Texto de apoio:
━━━━

2.º - De facto, dispõe o invocado artigo 89.º, n.º 2 do CIRE, que “as ações, incluindo as executivas, relativas às dívidas da massa insolvente correm por apenso ao processo de insolvência, com excepção das execuções por dívidas de natureza tributária.
3.º - Por sua vez, o art.º 51.º do CIRE, que prevê as dívidas da Massa Insolvente, refere no seu n.º 1, alínea c), que são dívidas da massa insolvente “as dívidas emergentes dos actos de administração, liquidação e partilha da massa insolvente.”
4.º - Ao contrário do que alega a Autora/Recorrente, o que a mesma peticiona na acção em crise é não só a resolução de um contrato, mas também, e em consequência de tal resolução, a devolução do sinal em dobro, pelo que não é verdade que o que se discute nos presentes autos é apenas o direito à resolução de um contrato.
5.º - A ter provimento tal acção, o que por mera hipótese académica se admite, a mesma traria um prejuízo exorbitante para a Massa Insolvente, não apenas por esta ter de devolver o sinal em dobro, mas principalmente, porque a inviabilização do cumprimento de tal contrato, constituiria uma sério e irreparável dano patrimonial para a Ré/Recorrida, dado que ao celebrar tal negócio a mesma tinha sérias e fundadas expectativas de alcançar o montante total de 452.000,00€, acrescidos de IVA, o que não sucedeu.
6.º - Bem sabe a Autora/Recorrente que a venda em separado dos bens imóveis não trará para a massa insolvente os activos que traria a venda conjunta de todos os bens, sendo certo que não foi de ânimo leve que se optou por colocar à venda a globalidade dos bens (móveis e imóveis), num só lote, pelo que, claramente que a presente acção diz respeito a dívidas da massa insolvente, e por isso o Tribunal a quo, ao citar o art.º 89.º, n.º 2 do CIRE, fê-lo e bem.
7.º - Independentemente do objecto do processo, é facto que o mesmo foi interposto contra a Massa Insolvente da firma “D…”, e também é facto, que “abrange todo o património do devedor à data da declaração de insolvência, bem como os bens e direitos que ele adquira na pendência do processo” – cfr. art.º 46.º, n.º 1 do CIRE -.

━━━━

Dados fornecidos:
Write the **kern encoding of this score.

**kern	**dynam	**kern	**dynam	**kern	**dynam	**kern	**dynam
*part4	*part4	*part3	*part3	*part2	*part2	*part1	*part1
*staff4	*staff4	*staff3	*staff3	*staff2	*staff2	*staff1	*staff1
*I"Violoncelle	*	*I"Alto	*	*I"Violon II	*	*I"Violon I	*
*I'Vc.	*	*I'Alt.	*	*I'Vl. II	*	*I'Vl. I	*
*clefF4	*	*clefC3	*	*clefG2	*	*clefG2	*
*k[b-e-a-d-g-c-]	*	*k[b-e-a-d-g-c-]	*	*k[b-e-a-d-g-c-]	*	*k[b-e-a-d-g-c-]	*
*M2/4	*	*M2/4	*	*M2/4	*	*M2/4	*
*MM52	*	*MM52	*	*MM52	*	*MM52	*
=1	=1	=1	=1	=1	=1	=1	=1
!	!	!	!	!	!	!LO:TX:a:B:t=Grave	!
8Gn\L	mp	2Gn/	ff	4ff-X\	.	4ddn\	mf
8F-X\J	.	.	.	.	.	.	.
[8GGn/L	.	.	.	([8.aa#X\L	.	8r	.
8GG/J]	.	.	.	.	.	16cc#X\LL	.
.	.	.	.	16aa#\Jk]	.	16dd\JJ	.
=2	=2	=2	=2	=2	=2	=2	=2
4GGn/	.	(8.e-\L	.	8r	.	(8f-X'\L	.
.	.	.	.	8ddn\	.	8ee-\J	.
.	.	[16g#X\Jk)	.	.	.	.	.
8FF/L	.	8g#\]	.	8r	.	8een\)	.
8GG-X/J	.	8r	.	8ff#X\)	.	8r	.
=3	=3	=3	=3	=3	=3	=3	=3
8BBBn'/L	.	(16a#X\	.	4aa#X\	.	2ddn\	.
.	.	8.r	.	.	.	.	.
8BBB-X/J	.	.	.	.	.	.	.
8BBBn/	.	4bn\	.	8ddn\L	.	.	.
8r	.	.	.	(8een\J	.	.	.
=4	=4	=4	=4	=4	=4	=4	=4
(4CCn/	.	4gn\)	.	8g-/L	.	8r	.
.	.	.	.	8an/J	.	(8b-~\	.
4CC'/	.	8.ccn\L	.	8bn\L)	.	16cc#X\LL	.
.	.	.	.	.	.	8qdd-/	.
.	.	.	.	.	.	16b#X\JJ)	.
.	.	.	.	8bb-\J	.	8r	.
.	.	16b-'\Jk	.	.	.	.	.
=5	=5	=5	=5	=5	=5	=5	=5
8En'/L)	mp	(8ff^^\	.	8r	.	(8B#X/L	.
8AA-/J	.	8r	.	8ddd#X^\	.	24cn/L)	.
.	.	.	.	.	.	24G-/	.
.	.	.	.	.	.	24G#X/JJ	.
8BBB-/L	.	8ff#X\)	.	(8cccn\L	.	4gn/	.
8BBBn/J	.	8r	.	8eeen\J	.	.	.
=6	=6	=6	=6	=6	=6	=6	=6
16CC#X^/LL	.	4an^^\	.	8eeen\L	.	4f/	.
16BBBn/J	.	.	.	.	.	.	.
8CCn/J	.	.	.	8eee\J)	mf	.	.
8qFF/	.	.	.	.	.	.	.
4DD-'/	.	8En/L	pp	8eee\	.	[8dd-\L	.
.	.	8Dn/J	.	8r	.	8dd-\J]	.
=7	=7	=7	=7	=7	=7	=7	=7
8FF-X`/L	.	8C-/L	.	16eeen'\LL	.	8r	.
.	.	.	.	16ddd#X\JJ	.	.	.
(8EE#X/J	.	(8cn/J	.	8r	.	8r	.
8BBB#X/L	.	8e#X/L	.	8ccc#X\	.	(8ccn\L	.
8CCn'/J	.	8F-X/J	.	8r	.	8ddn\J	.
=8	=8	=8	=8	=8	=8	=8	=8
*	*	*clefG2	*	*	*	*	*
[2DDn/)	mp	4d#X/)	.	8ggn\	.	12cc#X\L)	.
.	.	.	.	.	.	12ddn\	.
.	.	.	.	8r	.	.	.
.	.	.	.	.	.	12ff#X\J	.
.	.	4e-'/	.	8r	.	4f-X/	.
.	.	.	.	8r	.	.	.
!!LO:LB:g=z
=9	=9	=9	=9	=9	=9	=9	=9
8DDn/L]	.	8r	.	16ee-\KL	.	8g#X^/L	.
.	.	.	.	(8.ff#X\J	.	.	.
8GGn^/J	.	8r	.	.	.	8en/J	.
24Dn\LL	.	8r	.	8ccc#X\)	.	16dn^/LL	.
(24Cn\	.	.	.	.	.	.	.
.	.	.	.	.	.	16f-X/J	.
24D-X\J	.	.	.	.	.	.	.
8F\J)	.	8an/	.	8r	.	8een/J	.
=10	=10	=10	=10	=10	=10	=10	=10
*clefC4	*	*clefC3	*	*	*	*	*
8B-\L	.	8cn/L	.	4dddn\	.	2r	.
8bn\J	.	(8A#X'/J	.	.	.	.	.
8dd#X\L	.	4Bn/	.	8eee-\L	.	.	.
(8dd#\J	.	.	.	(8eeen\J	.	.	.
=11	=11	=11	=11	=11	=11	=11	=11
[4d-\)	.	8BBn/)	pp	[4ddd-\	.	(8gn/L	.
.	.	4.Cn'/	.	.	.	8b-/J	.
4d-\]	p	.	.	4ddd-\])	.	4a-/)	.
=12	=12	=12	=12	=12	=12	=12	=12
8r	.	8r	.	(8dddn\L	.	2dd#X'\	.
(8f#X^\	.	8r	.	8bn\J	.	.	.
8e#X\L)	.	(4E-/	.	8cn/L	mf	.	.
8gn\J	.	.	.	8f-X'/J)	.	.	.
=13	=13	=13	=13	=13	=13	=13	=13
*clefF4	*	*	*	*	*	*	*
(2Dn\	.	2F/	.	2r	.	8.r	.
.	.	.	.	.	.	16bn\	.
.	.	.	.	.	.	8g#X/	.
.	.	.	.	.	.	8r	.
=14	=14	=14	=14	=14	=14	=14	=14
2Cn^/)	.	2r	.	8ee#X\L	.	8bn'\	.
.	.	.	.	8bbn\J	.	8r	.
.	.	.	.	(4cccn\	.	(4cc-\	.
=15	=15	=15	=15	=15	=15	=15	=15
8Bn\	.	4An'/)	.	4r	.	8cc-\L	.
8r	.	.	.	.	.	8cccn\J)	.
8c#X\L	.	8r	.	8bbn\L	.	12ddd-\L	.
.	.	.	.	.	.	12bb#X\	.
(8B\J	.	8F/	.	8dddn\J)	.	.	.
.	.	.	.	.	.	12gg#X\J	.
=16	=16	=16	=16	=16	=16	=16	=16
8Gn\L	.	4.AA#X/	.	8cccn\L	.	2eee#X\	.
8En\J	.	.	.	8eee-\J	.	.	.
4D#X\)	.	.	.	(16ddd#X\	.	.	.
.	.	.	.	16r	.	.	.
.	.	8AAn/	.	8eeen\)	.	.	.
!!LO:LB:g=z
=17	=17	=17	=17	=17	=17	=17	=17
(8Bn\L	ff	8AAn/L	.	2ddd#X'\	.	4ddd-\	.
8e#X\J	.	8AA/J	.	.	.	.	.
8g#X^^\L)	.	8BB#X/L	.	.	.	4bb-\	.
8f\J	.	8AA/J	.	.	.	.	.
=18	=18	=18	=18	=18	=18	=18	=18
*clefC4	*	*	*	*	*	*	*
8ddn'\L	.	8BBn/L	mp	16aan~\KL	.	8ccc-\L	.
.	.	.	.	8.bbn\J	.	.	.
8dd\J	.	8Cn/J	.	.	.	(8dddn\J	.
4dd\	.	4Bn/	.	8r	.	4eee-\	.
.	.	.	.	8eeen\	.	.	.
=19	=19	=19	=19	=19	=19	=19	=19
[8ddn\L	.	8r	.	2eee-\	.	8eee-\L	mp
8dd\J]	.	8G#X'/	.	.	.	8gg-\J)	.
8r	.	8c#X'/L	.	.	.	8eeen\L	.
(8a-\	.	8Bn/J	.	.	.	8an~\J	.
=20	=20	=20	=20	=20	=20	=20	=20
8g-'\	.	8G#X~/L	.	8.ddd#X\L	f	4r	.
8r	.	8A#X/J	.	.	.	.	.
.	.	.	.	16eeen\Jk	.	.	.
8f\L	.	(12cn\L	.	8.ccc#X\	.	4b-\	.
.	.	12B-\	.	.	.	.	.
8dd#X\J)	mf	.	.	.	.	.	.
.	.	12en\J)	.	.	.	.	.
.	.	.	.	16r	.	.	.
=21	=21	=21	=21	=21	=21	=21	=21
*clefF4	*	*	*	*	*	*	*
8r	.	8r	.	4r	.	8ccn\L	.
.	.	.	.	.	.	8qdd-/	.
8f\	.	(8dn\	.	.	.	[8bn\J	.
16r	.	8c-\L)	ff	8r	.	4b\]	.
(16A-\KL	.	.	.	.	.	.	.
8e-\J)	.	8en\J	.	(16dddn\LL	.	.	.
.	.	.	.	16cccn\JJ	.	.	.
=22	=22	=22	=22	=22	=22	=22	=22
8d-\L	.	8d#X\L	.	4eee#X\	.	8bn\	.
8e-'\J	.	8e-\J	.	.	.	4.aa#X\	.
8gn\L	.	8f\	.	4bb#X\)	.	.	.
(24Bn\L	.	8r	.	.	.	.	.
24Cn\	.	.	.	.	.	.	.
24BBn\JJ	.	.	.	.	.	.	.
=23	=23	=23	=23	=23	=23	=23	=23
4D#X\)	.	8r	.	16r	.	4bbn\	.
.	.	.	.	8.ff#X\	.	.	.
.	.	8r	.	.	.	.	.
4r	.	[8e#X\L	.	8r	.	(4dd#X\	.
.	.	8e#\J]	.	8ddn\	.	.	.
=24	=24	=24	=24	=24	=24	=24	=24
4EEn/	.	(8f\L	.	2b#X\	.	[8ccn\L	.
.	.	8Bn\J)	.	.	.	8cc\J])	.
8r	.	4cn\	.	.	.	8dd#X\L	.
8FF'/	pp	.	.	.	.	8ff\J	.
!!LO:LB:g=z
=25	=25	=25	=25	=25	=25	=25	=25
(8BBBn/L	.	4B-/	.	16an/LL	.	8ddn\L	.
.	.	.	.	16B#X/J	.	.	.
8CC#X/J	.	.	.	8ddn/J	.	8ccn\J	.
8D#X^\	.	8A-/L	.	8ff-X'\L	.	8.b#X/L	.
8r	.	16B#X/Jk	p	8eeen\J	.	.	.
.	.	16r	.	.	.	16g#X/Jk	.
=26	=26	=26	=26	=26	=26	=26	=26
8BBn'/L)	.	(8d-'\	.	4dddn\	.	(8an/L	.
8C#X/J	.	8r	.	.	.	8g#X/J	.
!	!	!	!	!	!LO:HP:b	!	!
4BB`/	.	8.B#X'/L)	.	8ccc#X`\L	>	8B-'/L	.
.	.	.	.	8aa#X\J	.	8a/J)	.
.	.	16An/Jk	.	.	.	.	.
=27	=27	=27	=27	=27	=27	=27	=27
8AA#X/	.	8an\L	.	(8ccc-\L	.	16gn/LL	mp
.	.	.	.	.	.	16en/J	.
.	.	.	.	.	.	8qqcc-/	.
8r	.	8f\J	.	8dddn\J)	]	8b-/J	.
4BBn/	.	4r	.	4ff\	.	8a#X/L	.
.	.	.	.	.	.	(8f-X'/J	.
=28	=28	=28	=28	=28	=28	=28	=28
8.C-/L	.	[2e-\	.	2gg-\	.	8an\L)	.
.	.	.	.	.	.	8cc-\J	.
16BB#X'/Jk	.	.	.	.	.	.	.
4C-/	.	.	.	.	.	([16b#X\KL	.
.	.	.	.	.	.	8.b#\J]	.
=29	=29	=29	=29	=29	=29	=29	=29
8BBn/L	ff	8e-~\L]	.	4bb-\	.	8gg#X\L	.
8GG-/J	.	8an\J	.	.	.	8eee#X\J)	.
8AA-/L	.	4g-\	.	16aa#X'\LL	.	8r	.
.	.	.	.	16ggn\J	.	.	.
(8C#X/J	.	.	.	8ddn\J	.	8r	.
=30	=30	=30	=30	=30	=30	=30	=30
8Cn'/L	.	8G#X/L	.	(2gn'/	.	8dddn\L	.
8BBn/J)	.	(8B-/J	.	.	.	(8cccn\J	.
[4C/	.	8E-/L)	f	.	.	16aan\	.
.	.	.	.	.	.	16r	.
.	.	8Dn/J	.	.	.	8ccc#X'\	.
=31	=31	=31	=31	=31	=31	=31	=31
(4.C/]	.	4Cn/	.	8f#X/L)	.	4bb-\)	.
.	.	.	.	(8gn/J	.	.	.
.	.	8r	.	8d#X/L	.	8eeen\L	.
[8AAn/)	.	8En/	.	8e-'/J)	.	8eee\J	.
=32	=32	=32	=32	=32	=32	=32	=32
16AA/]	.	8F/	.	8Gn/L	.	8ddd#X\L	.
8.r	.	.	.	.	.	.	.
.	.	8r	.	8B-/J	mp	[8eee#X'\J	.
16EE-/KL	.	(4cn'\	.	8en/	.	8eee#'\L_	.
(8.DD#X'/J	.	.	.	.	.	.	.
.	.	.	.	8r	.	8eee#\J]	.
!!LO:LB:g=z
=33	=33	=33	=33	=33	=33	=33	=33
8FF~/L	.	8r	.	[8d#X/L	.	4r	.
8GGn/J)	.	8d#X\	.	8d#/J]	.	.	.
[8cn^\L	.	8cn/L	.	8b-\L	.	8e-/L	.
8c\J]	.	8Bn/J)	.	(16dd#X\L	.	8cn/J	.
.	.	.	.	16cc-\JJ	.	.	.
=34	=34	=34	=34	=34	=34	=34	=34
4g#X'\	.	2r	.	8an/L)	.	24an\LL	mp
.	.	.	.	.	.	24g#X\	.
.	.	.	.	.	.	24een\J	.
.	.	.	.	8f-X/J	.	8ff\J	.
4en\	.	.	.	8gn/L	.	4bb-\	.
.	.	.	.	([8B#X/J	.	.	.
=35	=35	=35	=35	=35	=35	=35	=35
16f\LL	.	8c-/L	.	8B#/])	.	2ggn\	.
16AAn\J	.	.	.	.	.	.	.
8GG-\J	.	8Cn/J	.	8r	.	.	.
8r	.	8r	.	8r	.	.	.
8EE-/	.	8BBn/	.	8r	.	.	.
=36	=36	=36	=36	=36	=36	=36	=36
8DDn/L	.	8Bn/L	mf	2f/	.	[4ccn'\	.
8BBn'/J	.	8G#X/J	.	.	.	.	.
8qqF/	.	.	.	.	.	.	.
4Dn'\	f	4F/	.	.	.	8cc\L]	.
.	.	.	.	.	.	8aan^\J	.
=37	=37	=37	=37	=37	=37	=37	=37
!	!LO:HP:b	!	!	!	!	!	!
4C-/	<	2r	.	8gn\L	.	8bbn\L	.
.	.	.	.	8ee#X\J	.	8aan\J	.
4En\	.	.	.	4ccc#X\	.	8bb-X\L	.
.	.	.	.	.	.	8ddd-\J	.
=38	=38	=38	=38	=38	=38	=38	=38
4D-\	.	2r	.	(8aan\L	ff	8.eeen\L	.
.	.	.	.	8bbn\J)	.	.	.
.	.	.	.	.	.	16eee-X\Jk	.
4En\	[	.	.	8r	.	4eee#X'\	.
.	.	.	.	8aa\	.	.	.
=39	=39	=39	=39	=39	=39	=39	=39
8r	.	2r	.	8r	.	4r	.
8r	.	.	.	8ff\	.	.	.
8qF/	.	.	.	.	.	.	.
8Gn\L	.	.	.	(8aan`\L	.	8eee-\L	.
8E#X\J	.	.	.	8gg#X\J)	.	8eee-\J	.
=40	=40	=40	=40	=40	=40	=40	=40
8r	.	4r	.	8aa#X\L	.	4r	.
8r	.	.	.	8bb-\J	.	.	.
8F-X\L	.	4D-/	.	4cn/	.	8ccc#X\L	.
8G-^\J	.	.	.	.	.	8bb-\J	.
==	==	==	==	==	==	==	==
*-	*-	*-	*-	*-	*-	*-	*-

━━━━

Tarefas do exercício:
A – Transcreva do texto sobre a massa insolvente tudo o que vai desde "4.º - Ao contrário" até "de um contrato.".
B – Traduza para inglês a seguinte frase do texto sobre a massa insolvente: «Por sua vez, o art.º 51.º do CIRE, que prevê as dívidas da Massa Insolvente, refere no seu n.º 1, alínea c), que são dívidas da massa insolvente “as dívidas emergentes dos actos de administração, liquidação e partilha da massa insolvente.”»
C – Segundo o texto sobre a massa insolvente, que montante total esperava a Ré/Recorrida alcançar ao celebrar o negócio?

Respostas às tarefas:
A –
4.º - Ao contrário do que alega a Autora/Recorrente, o que a mesma peticiona na acção em crise é não só a resolução de um contrato, mas também, e em consequência de tal resolução, a devolução do sinal em dobro, pelo que não é verdade que o que se discute nos presentes autos é apenas o direito à resolução de um contrato.

B – In turn, Article 51 of the CIRE, which sets out the debts of the Insolvent Estate, states in paragraph 1(c) that debts of the insolvent estate are “debts arising from acts of administration, liquidation and distribution of the insolvent estate.”

C – A Ré/Recorrida esperava alcançar o montante total de 452.000,00€, acrescidos de IVA.